Security Think Tank: Data flow visibility is essential to security

The most valuable data for which an organisation is responsible routinely passes between organisations, across networks and geographies in innumerable business-to-business (B2B), business-to-customer (B2C) and machine-to-machine (M2M) settings.

It is therefore paramount for an organisation to undertake data mapping to be able to secure data that matters. If it does not have a clear picture of where, what, who and how relevant data is processed within and outside the organisation, it is practically impossible to develop a cyber security plan to protect its data. 

Data mapping involves searching inside and outside an organisation to determine what data is processed where and by whom. After the organisation understands where the data is, it will need to put in place measures to ensure that such data is protected adequately.

Typically, the security measures undertaken within an organisation will be of a technical nature, whereas outside the organisation it will be more a matter of ensuring that any business relationship that includes data processing with a third party has a strong legal framework in place.

Data mapping has been recognised as a mandatory activity for organisations by Article 30 of the EU General Data Protection Regulation (GDPR). Article 30 regulates the records of processing activities and requires each organisation that is a data controller or a data processor to maintain a record of its data processing activities.

They are required to record, among other things, categories of data subjects, personal data and recipients to whom personal data has been or will be disclosed internally and externally, as well as categories of recipients in third-party countries or international organisations.

The GDPR regulates how an organisation shall undertake data mapping of personal data belonging to EU citizens, and failure to do so may result in the organisation being liable for fines. However, beyond compliance with statutory requirements, an organisation should also be mapping other sensitive data, including intellectual property, knowhow and financial information.  

Although there are many products on the market that can perform data mapping, there are some other challenges to consider from a technical perspective. An organisation’s data is processed by very many multimedia communication products that enable, for example, one-to-one voice calls, group voice calls, video calls and webex, voicemail, instant messaging, email, document sharing and machine-machine communications.

To be able to implement a data mapping technology, an organisation must ensure it has put in place multimedia communication technologies that are designed to give the enterprise full control. Only then can the communication systems give access to a data mapping technology solution.

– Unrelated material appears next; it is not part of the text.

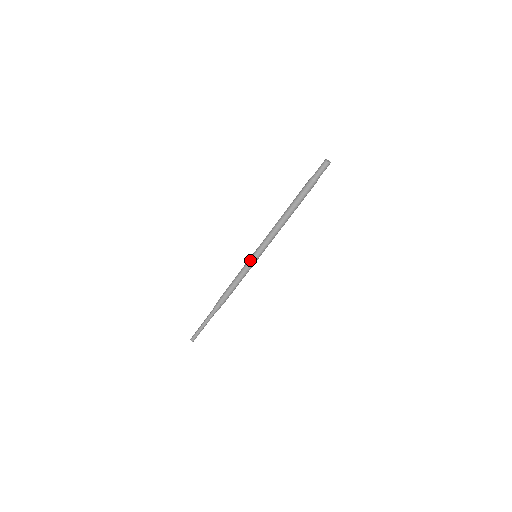
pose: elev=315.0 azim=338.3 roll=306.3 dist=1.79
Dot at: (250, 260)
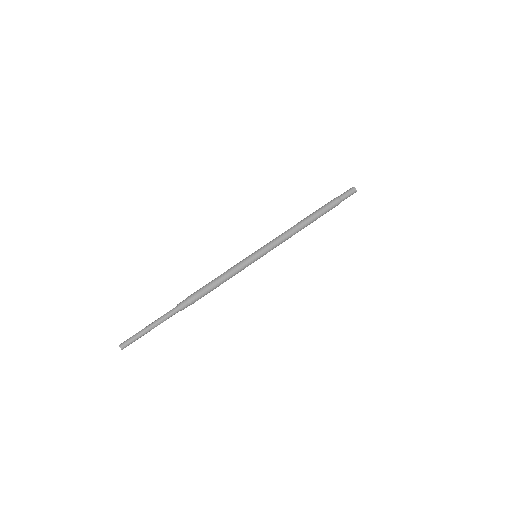
Dot at: (250, 257)
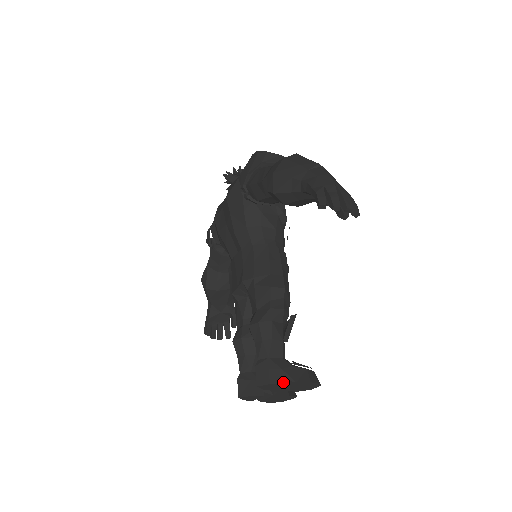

Secure Chorus is a not-for-profit membership organisation that has adopted MIKEY-SAKKE as its open cryptography standard of choice to develop with its members an ecosystem of multimedia communication systems that are interoperable, secure and regulatory compliant.

The MIKEY-SAKKE cryptography standard allows the enterprise to entirely control the security of its system by using a key management server. This provides the essential capability required for data mapping all enterprise communications, internal or external, including B2B, B2C and M2M.